Pregnant woman holding stomach
Jessica Allen said that doctors initially thought that the second baby was an identical twin - Representational image Ian Waldie/Getty Images

A surrogate mother from California, US, had to fight a legal battle to get back her biological son, who she had conceived while being pregnant with a Chinese couple's baby.

In April 2016, Jessica Allen became pregnant with a surrogate baby but at six weeks discovered there were two babies growing in her womb. Doctors thought the second baby was an identical twin of the surrogate baby and Allen gave up both the newborns to the Chinese couple after she delivered them in December 2016, the BBC reported.

"I was pregnant through IVF already and at about six, seven weeks they found another embryo and they labelled it that the one embryo that they transferred split and turned into twins," Allen, who already had two biological sons before she decided to be a surrogate, told Newsday on the BBC World Service.

"My body naturally still ovulated while I was already pregnant — that's very rare — no one really knows about it but obviously, with my situation, more people are learning about it. It's called superfetation — it has a medical term to it, so why this process is not explained to surrogates, I don't know. They don't give this as a possibility," Allen added.

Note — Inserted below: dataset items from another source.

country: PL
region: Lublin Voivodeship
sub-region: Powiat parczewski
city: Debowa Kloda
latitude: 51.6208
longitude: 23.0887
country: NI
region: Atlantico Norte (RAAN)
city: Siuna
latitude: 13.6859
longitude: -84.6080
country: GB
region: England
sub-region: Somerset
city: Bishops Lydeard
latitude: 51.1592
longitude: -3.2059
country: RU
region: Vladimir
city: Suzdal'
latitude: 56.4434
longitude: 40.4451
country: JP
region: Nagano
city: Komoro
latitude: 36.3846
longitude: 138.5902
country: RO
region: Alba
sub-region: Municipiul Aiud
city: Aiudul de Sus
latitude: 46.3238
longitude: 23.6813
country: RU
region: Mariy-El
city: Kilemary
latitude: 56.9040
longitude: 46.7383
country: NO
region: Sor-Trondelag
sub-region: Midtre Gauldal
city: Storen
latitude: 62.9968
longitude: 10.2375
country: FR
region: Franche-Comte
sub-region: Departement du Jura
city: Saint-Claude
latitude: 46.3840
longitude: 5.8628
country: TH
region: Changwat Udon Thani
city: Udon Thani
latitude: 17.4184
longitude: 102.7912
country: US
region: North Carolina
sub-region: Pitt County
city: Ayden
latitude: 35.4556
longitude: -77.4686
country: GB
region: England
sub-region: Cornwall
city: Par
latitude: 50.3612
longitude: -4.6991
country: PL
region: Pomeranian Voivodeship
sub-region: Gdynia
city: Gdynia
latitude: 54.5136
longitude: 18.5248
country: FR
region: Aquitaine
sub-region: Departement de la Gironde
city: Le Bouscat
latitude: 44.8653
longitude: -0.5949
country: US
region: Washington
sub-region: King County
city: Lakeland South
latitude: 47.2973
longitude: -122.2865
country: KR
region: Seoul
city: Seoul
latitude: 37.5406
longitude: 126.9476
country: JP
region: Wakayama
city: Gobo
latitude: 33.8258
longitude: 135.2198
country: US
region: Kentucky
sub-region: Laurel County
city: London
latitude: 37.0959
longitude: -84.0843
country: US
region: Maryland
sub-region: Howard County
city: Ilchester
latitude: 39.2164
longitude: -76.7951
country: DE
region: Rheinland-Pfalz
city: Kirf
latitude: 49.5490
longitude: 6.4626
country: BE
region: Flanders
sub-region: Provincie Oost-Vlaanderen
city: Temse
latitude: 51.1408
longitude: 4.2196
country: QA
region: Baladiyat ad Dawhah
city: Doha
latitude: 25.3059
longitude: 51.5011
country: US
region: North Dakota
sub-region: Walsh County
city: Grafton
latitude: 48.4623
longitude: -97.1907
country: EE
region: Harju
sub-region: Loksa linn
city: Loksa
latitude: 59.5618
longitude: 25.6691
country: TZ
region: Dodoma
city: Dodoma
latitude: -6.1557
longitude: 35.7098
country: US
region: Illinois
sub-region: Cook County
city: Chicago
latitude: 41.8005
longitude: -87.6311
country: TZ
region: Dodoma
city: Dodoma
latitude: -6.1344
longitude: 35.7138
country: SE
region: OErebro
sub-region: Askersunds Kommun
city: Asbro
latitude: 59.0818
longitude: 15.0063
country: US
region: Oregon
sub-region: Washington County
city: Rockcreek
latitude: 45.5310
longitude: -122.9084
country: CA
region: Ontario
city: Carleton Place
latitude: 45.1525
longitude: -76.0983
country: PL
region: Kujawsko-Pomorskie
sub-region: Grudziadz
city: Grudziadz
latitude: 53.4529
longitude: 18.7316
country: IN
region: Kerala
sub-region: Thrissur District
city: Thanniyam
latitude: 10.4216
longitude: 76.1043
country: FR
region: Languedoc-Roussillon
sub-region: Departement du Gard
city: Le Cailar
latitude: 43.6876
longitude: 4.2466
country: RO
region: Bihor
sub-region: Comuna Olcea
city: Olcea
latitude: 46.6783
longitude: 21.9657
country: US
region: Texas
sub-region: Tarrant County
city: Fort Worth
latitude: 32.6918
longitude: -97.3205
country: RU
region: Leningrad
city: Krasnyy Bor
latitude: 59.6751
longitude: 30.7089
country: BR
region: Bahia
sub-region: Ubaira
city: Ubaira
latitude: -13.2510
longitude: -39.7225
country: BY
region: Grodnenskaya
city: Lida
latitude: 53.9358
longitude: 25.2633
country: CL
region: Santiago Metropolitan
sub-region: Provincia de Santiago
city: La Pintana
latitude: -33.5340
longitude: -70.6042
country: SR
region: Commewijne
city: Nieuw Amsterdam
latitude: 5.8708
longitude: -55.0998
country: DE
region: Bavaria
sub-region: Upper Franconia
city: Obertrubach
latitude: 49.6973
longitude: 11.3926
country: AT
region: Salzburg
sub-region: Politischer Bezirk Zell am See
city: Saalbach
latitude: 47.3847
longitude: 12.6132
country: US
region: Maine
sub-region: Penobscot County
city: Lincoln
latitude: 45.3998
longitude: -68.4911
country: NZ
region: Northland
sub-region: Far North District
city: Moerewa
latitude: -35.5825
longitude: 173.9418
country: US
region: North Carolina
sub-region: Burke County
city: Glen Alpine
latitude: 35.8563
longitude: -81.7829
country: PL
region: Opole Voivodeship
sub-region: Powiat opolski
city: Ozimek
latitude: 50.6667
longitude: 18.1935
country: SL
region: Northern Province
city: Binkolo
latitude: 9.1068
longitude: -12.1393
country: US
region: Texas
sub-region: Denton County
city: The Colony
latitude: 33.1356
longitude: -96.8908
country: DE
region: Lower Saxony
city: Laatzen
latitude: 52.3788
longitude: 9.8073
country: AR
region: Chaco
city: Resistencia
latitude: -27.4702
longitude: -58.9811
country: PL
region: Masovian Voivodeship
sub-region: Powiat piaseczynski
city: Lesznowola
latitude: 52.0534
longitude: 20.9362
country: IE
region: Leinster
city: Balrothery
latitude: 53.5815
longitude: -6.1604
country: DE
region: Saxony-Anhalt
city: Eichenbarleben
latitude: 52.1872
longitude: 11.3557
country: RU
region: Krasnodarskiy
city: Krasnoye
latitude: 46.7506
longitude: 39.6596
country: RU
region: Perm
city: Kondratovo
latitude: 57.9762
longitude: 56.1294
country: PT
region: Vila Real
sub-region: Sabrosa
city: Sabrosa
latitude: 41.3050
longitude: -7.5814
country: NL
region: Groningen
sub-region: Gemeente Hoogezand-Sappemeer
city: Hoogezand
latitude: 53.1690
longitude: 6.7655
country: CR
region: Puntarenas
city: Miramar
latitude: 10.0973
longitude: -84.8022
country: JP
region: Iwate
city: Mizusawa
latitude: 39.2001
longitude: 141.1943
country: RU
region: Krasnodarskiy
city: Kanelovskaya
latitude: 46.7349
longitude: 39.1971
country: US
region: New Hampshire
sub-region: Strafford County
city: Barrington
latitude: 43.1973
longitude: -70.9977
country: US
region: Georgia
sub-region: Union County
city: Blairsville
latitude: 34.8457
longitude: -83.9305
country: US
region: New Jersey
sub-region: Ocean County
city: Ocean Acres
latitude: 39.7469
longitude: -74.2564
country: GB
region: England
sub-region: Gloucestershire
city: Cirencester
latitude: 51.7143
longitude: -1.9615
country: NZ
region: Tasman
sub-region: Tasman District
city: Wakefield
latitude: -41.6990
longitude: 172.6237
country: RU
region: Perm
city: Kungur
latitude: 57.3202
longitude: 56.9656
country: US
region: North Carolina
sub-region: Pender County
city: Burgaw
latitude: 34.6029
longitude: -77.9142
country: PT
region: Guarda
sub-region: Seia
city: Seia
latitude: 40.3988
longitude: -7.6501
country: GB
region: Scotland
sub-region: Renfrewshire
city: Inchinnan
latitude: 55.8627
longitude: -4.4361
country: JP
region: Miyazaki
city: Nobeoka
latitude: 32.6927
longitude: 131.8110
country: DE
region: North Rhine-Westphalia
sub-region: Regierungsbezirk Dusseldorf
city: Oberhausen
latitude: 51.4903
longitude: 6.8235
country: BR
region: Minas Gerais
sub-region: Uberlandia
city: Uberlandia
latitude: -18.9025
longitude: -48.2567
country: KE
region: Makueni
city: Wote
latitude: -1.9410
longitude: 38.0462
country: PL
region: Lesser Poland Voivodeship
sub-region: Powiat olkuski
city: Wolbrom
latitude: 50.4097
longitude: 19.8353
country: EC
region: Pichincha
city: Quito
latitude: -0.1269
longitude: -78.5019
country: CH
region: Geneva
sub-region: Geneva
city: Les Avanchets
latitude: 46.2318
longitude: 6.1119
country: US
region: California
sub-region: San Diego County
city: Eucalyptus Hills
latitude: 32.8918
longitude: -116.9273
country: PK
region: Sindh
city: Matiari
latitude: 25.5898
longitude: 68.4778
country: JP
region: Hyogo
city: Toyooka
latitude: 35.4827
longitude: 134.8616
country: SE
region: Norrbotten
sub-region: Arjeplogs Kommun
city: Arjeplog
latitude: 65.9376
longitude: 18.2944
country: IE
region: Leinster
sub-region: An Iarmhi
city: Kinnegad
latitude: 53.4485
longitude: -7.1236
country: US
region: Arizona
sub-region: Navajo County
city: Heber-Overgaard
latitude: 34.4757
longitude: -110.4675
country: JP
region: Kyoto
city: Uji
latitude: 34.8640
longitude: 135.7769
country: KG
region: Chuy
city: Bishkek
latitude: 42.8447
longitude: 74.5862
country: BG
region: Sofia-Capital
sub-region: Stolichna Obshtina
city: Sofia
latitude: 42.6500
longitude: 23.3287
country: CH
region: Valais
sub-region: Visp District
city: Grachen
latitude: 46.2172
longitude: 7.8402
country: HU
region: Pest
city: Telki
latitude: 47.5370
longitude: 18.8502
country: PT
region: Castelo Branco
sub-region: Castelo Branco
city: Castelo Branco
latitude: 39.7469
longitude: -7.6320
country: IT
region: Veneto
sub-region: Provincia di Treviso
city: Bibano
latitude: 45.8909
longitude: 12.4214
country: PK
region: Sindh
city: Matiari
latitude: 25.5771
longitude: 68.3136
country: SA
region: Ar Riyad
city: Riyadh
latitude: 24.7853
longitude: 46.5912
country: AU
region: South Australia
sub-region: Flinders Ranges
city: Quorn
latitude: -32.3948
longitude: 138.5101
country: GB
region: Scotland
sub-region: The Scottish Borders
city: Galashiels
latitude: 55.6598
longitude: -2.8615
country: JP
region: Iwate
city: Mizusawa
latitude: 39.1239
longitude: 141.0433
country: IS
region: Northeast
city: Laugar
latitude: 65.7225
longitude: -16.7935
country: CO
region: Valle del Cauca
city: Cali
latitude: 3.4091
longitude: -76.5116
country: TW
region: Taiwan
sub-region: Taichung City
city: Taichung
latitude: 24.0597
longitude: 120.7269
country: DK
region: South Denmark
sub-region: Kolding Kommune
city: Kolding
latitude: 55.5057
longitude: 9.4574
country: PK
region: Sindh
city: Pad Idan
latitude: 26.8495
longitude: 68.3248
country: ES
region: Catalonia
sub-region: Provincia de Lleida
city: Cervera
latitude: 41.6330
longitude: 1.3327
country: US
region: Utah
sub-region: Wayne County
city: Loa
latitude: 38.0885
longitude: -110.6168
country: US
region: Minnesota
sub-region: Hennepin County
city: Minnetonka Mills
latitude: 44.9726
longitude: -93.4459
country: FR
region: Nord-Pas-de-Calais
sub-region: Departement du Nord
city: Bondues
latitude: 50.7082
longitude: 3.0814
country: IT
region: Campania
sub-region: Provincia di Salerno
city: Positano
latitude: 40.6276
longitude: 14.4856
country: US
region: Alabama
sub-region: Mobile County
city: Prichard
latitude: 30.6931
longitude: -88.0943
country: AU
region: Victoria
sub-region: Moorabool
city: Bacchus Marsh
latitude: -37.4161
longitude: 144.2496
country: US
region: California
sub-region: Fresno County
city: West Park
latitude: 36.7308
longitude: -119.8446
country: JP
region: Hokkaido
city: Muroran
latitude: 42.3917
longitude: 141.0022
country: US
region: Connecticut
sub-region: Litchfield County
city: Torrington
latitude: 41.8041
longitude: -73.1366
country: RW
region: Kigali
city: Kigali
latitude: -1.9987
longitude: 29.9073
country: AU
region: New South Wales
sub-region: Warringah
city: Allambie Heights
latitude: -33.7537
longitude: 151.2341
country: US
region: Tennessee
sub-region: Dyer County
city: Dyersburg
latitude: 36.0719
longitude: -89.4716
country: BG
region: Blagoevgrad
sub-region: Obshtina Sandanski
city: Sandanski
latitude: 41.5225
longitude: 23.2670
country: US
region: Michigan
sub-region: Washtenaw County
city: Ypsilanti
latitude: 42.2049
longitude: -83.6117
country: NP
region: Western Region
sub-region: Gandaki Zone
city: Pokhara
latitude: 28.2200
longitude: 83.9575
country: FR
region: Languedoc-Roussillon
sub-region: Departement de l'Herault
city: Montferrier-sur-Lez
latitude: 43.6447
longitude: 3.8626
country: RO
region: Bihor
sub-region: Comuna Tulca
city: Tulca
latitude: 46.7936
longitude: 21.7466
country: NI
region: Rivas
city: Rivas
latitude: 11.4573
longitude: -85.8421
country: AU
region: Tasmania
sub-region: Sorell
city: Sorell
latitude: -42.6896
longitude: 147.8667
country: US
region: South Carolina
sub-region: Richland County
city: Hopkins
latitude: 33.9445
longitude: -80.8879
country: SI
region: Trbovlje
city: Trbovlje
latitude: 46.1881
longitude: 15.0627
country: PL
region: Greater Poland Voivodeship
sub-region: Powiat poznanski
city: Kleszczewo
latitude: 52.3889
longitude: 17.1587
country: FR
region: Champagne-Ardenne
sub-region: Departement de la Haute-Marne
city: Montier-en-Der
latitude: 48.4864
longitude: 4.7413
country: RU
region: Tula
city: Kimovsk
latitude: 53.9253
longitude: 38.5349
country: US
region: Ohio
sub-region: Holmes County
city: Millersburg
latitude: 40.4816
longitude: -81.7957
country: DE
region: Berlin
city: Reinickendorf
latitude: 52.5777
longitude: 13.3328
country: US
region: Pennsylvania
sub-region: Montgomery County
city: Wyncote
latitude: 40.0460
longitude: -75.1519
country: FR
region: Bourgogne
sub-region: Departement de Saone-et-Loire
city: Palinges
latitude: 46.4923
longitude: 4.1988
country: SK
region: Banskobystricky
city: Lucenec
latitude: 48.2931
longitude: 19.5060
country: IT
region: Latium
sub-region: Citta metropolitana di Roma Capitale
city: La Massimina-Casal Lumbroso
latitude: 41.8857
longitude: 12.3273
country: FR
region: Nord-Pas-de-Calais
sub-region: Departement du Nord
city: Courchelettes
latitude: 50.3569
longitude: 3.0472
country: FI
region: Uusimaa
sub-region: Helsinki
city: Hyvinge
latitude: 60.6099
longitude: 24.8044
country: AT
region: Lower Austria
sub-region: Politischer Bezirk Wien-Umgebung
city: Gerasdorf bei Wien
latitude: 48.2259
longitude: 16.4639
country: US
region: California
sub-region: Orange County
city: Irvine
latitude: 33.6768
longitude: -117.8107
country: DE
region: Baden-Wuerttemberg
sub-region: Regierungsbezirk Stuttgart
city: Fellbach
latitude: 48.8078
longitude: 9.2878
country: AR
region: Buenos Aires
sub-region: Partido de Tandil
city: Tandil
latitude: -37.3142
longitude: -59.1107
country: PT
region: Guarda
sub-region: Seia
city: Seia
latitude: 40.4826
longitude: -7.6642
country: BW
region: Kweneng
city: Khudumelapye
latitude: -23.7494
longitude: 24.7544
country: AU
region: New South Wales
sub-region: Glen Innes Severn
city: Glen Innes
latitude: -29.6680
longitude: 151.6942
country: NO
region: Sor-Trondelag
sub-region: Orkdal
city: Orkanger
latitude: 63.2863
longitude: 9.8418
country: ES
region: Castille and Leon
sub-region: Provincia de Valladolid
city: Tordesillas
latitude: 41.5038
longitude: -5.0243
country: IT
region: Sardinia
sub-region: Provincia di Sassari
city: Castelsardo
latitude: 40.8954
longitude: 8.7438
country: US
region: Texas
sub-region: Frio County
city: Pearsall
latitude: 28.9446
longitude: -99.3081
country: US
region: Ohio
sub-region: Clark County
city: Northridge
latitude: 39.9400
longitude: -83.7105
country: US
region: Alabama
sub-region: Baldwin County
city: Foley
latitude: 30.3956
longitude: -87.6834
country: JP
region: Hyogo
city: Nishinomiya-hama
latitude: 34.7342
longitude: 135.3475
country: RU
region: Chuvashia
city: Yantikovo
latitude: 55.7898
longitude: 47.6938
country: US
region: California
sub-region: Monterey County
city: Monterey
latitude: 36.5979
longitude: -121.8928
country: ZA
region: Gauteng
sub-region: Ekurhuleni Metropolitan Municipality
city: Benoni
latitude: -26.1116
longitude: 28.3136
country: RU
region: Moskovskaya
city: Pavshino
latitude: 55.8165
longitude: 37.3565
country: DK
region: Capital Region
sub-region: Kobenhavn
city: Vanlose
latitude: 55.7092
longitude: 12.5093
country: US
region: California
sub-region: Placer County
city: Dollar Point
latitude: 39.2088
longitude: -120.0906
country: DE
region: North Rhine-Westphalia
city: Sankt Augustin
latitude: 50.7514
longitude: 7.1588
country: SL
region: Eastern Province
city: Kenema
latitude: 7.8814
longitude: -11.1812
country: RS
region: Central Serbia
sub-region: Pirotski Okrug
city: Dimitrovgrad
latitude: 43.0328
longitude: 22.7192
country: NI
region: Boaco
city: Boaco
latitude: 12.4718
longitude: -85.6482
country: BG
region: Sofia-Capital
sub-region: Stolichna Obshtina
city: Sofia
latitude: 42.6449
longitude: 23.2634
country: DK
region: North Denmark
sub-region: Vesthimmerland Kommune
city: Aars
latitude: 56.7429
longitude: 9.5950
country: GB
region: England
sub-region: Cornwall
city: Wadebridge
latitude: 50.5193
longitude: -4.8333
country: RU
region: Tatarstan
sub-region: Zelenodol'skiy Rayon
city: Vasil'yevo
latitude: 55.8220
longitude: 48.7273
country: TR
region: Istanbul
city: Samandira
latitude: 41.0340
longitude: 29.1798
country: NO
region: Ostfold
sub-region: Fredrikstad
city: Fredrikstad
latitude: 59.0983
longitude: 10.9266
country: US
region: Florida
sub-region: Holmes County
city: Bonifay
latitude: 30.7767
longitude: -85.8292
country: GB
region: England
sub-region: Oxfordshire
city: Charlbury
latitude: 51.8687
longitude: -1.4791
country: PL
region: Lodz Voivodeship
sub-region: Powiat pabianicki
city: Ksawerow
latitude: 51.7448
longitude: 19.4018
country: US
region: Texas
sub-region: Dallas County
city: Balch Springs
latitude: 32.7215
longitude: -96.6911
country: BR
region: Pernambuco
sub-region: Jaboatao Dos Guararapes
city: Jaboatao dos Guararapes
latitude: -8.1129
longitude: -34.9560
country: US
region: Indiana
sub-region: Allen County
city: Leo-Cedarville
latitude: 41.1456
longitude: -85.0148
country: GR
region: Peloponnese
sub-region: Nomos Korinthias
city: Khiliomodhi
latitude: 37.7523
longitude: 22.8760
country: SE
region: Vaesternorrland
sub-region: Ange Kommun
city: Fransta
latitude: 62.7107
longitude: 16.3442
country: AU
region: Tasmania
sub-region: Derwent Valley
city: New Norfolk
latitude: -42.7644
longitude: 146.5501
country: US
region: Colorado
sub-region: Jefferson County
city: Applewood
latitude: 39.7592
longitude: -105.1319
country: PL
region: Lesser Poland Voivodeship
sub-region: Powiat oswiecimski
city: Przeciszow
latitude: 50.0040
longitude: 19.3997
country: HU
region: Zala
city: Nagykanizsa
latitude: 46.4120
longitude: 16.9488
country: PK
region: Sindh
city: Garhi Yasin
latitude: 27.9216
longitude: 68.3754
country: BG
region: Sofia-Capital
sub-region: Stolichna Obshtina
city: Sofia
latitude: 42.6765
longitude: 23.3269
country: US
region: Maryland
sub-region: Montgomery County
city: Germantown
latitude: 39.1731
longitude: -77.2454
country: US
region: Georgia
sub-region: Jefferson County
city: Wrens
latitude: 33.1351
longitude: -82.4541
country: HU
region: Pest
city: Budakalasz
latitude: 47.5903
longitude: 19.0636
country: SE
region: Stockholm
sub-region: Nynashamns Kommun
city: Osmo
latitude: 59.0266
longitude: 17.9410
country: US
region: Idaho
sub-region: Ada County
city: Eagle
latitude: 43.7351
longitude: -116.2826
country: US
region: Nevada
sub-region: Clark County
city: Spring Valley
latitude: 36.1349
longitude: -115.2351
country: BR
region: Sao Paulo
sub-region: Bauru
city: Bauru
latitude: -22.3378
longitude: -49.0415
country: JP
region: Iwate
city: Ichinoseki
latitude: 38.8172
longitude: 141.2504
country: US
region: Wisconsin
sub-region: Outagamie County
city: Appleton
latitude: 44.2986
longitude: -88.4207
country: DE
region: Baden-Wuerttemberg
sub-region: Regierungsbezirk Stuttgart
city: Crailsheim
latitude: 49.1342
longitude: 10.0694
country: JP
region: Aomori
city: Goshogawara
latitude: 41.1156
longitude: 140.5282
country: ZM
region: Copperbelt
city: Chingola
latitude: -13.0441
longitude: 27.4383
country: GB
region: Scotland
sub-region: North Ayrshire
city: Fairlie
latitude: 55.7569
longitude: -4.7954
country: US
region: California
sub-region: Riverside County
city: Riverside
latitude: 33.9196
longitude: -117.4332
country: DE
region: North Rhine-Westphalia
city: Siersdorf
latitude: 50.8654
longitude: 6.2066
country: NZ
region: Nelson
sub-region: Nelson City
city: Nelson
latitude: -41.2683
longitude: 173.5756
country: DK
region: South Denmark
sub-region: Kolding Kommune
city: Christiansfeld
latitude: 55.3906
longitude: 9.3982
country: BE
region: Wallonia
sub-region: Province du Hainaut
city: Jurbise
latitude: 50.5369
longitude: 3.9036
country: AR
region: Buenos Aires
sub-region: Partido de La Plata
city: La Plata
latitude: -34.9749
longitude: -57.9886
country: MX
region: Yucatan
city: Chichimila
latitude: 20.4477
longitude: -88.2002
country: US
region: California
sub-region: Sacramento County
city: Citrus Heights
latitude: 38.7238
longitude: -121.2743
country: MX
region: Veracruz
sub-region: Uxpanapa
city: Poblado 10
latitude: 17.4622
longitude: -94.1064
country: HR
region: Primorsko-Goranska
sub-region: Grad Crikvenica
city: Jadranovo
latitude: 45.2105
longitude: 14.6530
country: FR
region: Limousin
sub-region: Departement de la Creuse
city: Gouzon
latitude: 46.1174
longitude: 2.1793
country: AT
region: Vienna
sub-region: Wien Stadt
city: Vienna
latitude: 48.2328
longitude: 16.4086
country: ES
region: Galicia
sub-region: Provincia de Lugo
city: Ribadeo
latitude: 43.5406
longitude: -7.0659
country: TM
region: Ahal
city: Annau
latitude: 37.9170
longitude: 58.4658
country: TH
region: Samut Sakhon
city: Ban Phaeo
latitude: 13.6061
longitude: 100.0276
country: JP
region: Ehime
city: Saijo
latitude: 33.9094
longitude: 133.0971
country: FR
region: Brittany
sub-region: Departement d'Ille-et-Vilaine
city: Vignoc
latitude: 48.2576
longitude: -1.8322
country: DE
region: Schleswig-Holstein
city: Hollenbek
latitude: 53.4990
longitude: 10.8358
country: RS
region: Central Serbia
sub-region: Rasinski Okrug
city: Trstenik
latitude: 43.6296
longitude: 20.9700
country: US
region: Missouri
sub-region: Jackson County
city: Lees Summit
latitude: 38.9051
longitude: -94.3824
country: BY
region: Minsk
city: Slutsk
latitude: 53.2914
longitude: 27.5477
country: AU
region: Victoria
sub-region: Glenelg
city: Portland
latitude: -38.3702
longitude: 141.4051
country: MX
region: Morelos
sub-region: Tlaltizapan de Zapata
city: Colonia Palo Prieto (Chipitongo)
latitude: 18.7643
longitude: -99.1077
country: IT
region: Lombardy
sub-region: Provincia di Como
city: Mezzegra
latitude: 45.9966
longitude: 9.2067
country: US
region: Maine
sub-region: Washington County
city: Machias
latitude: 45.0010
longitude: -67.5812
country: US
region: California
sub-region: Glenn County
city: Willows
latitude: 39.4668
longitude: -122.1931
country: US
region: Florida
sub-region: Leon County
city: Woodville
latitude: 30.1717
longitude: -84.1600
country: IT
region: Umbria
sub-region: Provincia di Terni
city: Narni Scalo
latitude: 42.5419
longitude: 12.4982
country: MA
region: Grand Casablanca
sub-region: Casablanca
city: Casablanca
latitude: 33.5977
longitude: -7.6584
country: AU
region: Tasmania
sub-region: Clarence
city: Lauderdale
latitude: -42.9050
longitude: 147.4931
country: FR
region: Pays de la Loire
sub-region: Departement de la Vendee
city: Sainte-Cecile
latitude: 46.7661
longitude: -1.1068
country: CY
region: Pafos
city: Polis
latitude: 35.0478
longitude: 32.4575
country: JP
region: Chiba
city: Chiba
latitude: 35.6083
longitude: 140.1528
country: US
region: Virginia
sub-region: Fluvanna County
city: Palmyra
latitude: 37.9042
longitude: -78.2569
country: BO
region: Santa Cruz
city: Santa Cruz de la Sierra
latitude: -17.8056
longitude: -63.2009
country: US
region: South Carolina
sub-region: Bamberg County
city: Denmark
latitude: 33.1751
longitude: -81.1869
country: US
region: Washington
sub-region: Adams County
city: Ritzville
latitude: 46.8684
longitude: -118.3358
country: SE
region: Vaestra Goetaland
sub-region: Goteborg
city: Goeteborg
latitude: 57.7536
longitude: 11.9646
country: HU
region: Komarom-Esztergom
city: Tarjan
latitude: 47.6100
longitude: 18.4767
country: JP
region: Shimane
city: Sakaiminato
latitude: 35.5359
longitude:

Allen was not allowed to see the babies after their birth as her contract with Omega Family Global — a San Diego-based institution that provides surrogates and IVF services globally — had outlined.

However, a month later after the babies were born, Allen said she received pictures of the babies from the other woman, pointing out that they did not look identical. She also asked Allen if she had any idea why they were different.

"I immediately freaked out and I asked my case worker, 'what's going on, how can this be, what's happened, how did this happen?' and she didn't have any answers for me," Allen told Newsday.

"So she [the case worker] said the next thing we need to do is to get me to have a DNA test."

Allen immediately went for the test and the other mother took the second child for the DNA test. Within a fortnight Allen was confirmed to be the biological mother of the child.

However, that was not the end of Allen's miseries. When she asked the Chinese couple to return her baby, they declined saying they wanted up to $22,000 (£16,820) in "compensation", as they had paid her for two babies who they thought were their own.

In trying to get their son back, Allen and her husband ran into legal complications as the law did not recognise them as the parents of the baby. The intended mother had signed the child's birth certificate, so she was his legal mother and held all rights over the baby, The BBC reported.

However, Allen's story did have a happy ending. After a long, expensive battle, the California couple were finally reunited with their son, who is now 10 months old.

"The moment was incredibly emotional, and I started hugging and kissing my boy. I don't regret becoming a surrogate mom because that would mean regretting my son. I just hope other women considering surrogacy can learn from my story. And that a greater good will come out of this nightmare," Allen said.